[TASK ITEM] Read through the listing below, and copy every line where the string "property" appears.

[STUDY MATERIAL]

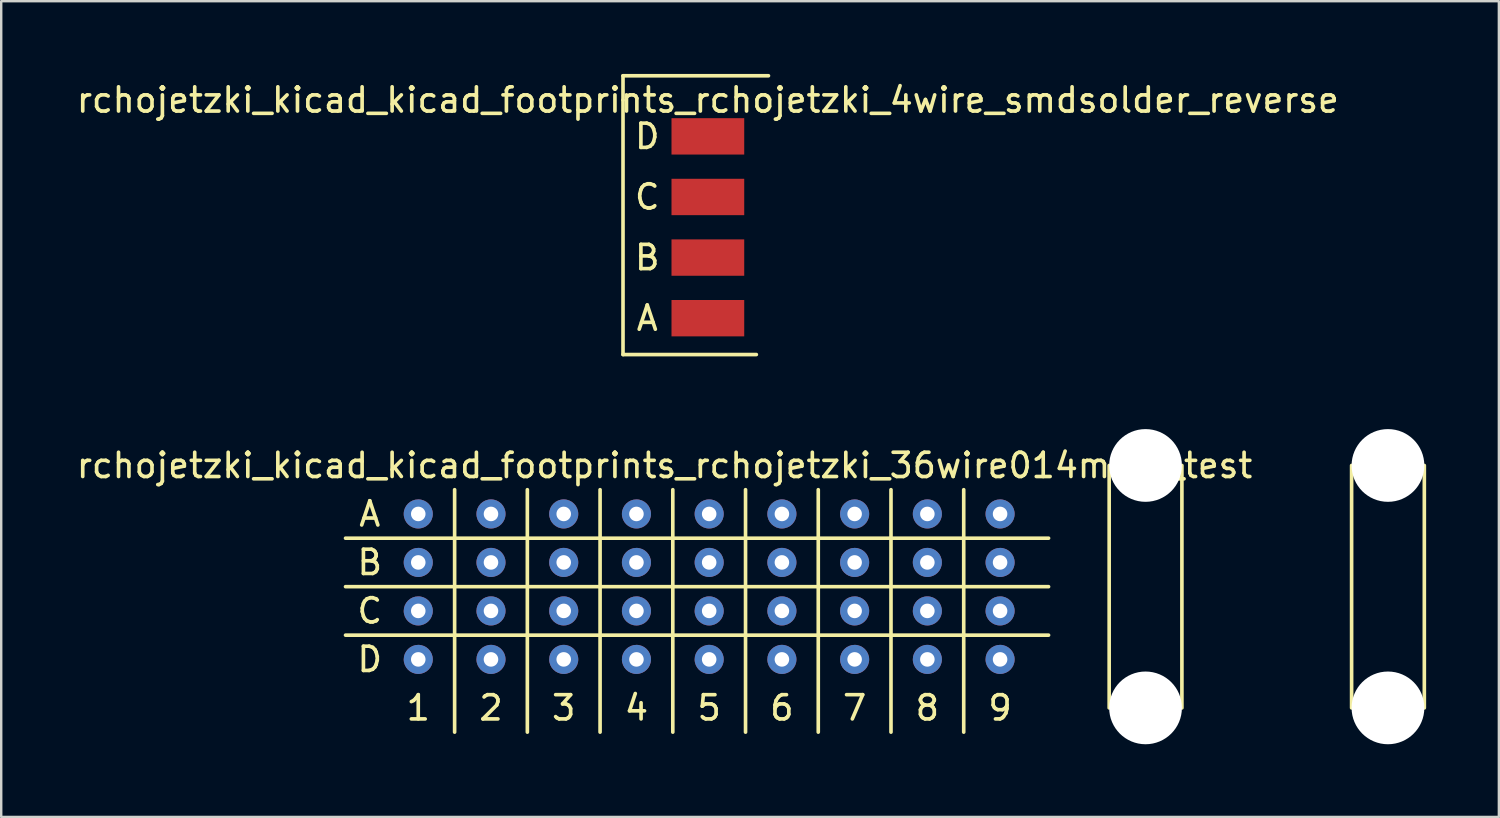
<source format=kicad_pcb>
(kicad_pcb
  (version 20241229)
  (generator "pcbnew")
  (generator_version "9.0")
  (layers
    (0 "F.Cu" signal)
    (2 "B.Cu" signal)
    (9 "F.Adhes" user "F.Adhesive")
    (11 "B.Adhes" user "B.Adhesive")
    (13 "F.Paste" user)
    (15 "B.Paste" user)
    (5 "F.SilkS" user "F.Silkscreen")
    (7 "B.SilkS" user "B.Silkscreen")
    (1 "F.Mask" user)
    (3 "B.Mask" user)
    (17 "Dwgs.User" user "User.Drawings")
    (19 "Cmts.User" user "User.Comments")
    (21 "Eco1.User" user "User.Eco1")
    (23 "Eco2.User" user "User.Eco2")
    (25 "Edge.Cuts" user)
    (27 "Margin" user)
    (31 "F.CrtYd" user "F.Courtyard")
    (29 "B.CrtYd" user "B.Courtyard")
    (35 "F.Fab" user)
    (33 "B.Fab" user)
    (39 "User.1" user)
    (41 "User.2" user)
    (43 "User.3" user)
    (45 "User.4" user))
  (footprint "rchojetzki_kicad_kicad_footprints_rchojetzki_4wire_smdsolder_reverse"
    (layer "F.Cu")
    (at 26.149 2.575)
    (property "Reference" "rchojetzki_kicad_kicad_footprints_rchojetzki_4wire_smdsolder_reverse" (at 0 -1.5 0) (layer "F.SilkS") (effects (font (size 1 1) (thickness 0.15))))
    (attr through_hole)
    (fp_line (start -3.5 -2.5) (end -3.5 -1.5) (stroke (width 0.15) (type solid)) (layer "F.SilkS"))
    (fp_line (start -3.5 -1.5) (end -3.5 9) (stroke (width 0.15) (type solid)) (layer "F.SilkS"))
    (fp_line (start -3.5 9) (end 2 9) (stroke (width 0.15) (type solid)) (layer "F.SilkS"))
    (fp_line (start 2.5 -2.5) (end -3.5 -2.5) (stroke (width 0.15) (type solid)) (layer "F.SilkS"))
    (fp_text user "A" (at -2.5 7.5 0) (layer "F.SilkS") (effects (font (size 1 1) (thickness 0.15))))
    (fp_text user "B" (at -2.5 5 0) (layer "F.SilkS") (effects (font (size 1 1) (thickness 0.15))))
    (fp_text user "C" (at -2.5 2.5 0) (layer "F.SilkS") (effects (font (size 1 1) (thickness 0.15))))
    (fp_text user "D" (at -2.5 0 0) (layer "F.SilkS") (effects (font (size 1 1) (thickness 0.15))))
    (pad "1" smd rect (at 0 7.5) (size 3 1.5) (layers "F.Cu" "F.Mask" "F.Paste"))
    (pad "2" smd rect (at 0 5) (size 3 1.5) (layers "F.Cu" "F.Mask" "F.Paste"))
    (pad "3" smd rect (at 0 2.5) (size 3 1.5) (layers "F.Cu" "F.Mask" "F.Paste"))
    (pad "4" smd rect (at 0 0) (size 3 1.5) (layers "F.Cu" "F.Mask" "F.Paste")))
  (footprint "rchojetzki_kicad_kicad_footprints_rchojetzki_36wire014mm2_test"
    (layer "F.Cu")
    (at 14.203 18.15)
    (property "Reference" "rchojetzki_kicad_kicad_footprints_rchojetzki_36wire014mm2_test" (at 10.16 -2 0) (layer "F.SilkS") (effects (font (size 1 1) (thickness 0.15))))
    (attr through_hole)
    (fp_line (start -3 1) (end 26 1) (stroke (width 0.15) (type solid)) (layer "F.SilkS"))
    (fp_line (start -3 3) (end 26 3) (stroke (width 0.15) (type solid)) (layer "F.SilkS"))
    (fp_line (start -3 5) (end 26 5) (stroke (width 0.15) (type solid)) (layer "F.SilkS"))
    (fp_line (start 1.5 -1) (end 1.5 9) (stroke (width 0.15) (type solid)) (layer "F.SilkS"))
    (fp_line (start 4.5 -1) (end 4.5 9) (stroke (width 0.15) (type solid)) (layer "F.SilkS"))
    (fp_line (start 7.5 -1) (end 7.5 9) (stroke (width 0.15) (type solid)) (layer "F.SilkS"))
    (fp_line (start 10.5 -1) (end 10.5 9) (stroke (width 0.15) (type solid)) (layer "F.SilkS"))
    (fp_line (start 13.5 -1) (end 13.5 9) (stroke (width 0.15) (type solid)) (layer "F.SilkS"))
    (fp_line (start 16.5 -1) (end 16.5 9) (stroke (width 0.15) (type solid)) (layer "F.SilkS"))
    (fp_line (start 19.5 -1) (end 19.5 9) (stroke (width 0.15) (type solid)) (layer "F.SilkS"))
    (fp_line (start 22.5 -1) (end 22.5 9) (stroke (width 0.15) (type solid)) (layer "F.SilkS"))
    (fp_line (start 28.5 -2) (end 28.5 8) (stroke (width 0.15) (type solid)) (layer "F.SilkS"))
    (fp_line (start 31.5 -2) (end 31.5 8) (stroke (width 0.15) (type solid)) (layer "F.SilkS"))
    (fp_line (start 38.5 -2) (end 38.5 8) (stroke (width 0.15) (type solid)) (layer "F.SilkS"))
    (fp_line (start 41.5 -2) (end 41.5 8) (stroke (width 0.15) (type solid)) (layer "F.SilkS"))
    (fp_text user "D" (at -2 6 0) (layer "F.SilkS") (effects (font (size 1 1) (thickness 0.15))))
    (fp_text user "C" (at -2 4 0) (layer "F.SilkS") (effects (font (size 1 1) (thickness 0.15))))
    (fp_text user "B" (at -2 2 0) (layer "F.SilkS") (effects (font (size 1 1) (thickness 0.15))))
    (fp_text user "A" (at -2 0 0) (layer "F.SilkS") (effects (font (size 1 1) (thickness 0.15))))
    (fp_text user "1" (at 0 8 0) (layer "F.SilkS") (effects (font (size 1 1) (thickness 0.15))))
    (fp_text user "4" (at 9 8 0) (layer "F.SilkS") (effects (font (size 1 1) (thickness 0.15))))
    (fp_text user "6" (at 15 8 0) (layer "F.SilkS") (effects (font (size 1 1) (thickness 0.15))))
    (fp_text user "9" (at 24 8 0) (layer "F.SilkS") (effects (font (size 1 1) (thickness 0.15))))
    (fp_text user "5" (at 12 8 0) (layer "F.SilkS") (effects (font (size 1 1) (thickness 0.15))))
    (fp_text user "3" (at 6 8 0) (layer "F.SilkS") (effects (font (size 1 1) (thickness 0.15))))
    (fp_text user "2" (at 3 8 0) (layer "F.SilkS") (effects (font (size 1 1) (thickness 0.15))))
    (fp_text user "8" (at 21 8 0) (layer "F.SilkS") (effects (font (size 1 1) (thickness 0.15))))
    (fp_text user "7" (at 18 8 0) (layer "F.SilkS") (effects (font (size 1 1) (thickness 0.15))))
    (pad "" np_thru_hole circle (at 30 -2) (size 3 3) (drill 3) (layers "*.Cu" "*.Mask"))
    (pad "" np_thru_hole circle (at 30 8) (size 3 3) (drill 3) (layers "*.Cu" "*.Mask"))
    (pad "" np_thru_hole circle (at 40 -2) (size 3 3) (drill 3) (layers "*.Cu" "*.Mask"))
    (pad "" np_thru_hole circle (at 40 8) (size 3 3) (drill 3) (layers "*.Cu" "*.Mask"))
    (pad "1" thru_hole circle (at 0 0) (size 1.2 1.2) (drill 0.6) (layers "*.Cu" "*.Mask"))
    (pad "2" thru_hole circle (at 0 2) (size 1.2 1.2) (drill 0.6) (layers "*.Cu" "*.Mask"))
    (pad "3" thru_hole circle (at 0 4) (size 1.2 1.2) (drill 0.6) (layers "*.Cu" "*.Mask"))
    (pad "4" thru_hole circle (at 0 6) (size 1.2 1.2) (drill 0.6) (layers "*.Cu" "*.Mask"))
    (pad "5" thru_hole circle (at 3 0) (size 1.2 1.2) (drill 0.6) (layers "*.Cu" "*.Mask"))
    (pad "6" thru_hole circle (at 3 2) (size 1.2 1.2) (drill 0.6) (layers "*.Cu" "*.Mask"))
    (pad "7" thru_hole circle (at 3 4) (size 1.2 1.2) (drill 0.6) (layers "*.Cu" "*.Mask"))
    (pad "8" thru_hole circle (at 3 6) (size 1.2 1.2) (drill 0.6) (layers "*.Cu" "*.Mask"))
    (pad "9" thru_hole circle (at 6 0) (size 1.2 1.2) (drill 0.6) (layers "*.Cu" "*.Mask"))
    (pad "10" thru_hole circle (at 6 2) (size 1.2 1.2) (drill 0.6) (layers "*.Cu" "*.Mask"))
    (pad "11" thru_hole circle (at 6 4) (size 1.2 1.2) (drill 0.6) (layers "*.Cu" "*.Mask"))
    (pad "12" thru_hole circle (at 6 6) (size 1.2 1.2) (drill 0.6) (layers "*.Cu" "*.Mask"))
    (pad "13" thru_hole circle (at 9 0) (size 1.2 1.2) (drill 0.6) (layers "*.Cu" "*.Mask"))
    (pad "14" thru_hole circle (at 9 2) (size 1.2 1.2) (drill 0.6) (layers "*.Cu" "*.Mask"))
    (pad "15" thru_hole circle (at 9 4) (size 1.2 1.2) (drill 0.6) (layers "*.Cu" "*.Mask"))
    (pad "16" thru_hole circle (at 9 6) (size 1.2 1.2) (drill 0.6) (layers "*.Cu" "*.Mask"))
    (pad "17" thru_hole circle (at 12 0) (size 1.2 1.2) (drill 0.6) (layers "*.Cu" "*.Mask"))
    (pad "18" thru_hole circle (at 12 2) (size 1.2 1.2) (drill 0.6) (layers "*.Cu" "*.Mask"))
    (pad "19" thru_hole circle (at 12 4) (size 1.2 1.2) (drill 0.6) (layers "*.Cu" "*.Mask"))
    (pad "20" thru_hole circle (at 12 6) (size 1.2 1.2) (drill 0.6) (layers "*.Cu" "*.Mask"))
    (pad "21" thru_hole circle (at 15 0) (size 1.2 1.2) (drill 0.6) (layers "*.Cu" "*.Mask"))
    (pad "22" thru_hole circle (at 15 2) (size 1.2 1.2) (drill 0.6) (layers "*.Cu" "*.Mask"))
    (pad "23" thru_hole circle (at 15 4) (size 1.2 1.2) (drill 0.6) (layers "*.Cu" "*.Mask"))
    (pad "24" thru_hole circle (at 15 6) (size 1.2 1.2) (drill 0.6) (layers "*.Cu" "*.Mask"))
    (pad "25" thru_hole circle (at 18 0) (size 1.2 1.2) (drill 0.6) (layers "*.Cu" "*.Mask"))
    (pad "26" thru_hole circle (at 18 2) (size 1.2 1.2) (drill 0.6) (layers "*.Cu" "*.Mask"))
    (pad "27" thru_hole circle (at 18 4) (size 1.2 1.2) (drill 0.6) (layers "*.Cu" "*.Mask"))
    (pad "28" thru_hole circle (at 18 6) (size 1.2 1.2) (drill 0.6) (layers "*.Cu" "*.Mask"))
    (pad "29" thru_hole circle (at 21 0) (size 1.2 1.2) (drill 0.6) (layers "*.Cu" "*.Mask"))
    (pad "30" thru_hole circle (at 21 2) (size 1.2 1.2) (drill 0.6) (layers "*.Cu" "*.Mask"))
    (pad "31" thru_hole circle (at 21 4) (size 1.2 1.2) (drill 0.6) (layers "*.Cu" "*.Mask"))
    (pad "32" thru_hole circle (at 21 6) (size 1.2 1.2) (drill 0.6) (layers "*.Cu" "*.Mask"))
    (pad "33" thru_hole circle (at 24 0) (size 1.2 1.2) (drill 0.6) (layers "*.Cu" "*.Mask"))
    (pad "34" thru_hole circle (at 24 2) (size 1.2 1.2) (drill 0.6) (layers "*.Cu" "*.Mask"))
    (pad "35" thru_hole circle (at 24 4) (size 1.2 1.2) (drill 0.6) (layers "*.Cu" "*.Mask"))
    (pad "36" thru_hole circle (at 24 6) (size 1.2 1.2) (drill 0.6) (layers "*.Cu" "*.Mask")))
  (gr_rect
    (start -3 -3)
    (end 58.778 30.65)
    (stroke (width 0.1) (type default))
    (fill no)
    (layer "Edge.Cuts")))
</source>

[ANSWER TO THE PROBLEM]
    (property "Reference" "rchojetzki_kicad_kicad_footprints_rchojetzki_4wire_smdsolder_reverse" (at 0 -1.5 0) (layer "F.SilkS") (effects (font (size 1 1) (thickness 0.15))))
    (property "Reference" "rchojetzki_kicad_kicad_footprints_rchojetzki_36wire014mm2_test" (at 10.16 -2 0) (layer "F.SilkS") (effects (font (size 1 1) (thickness 0.15))))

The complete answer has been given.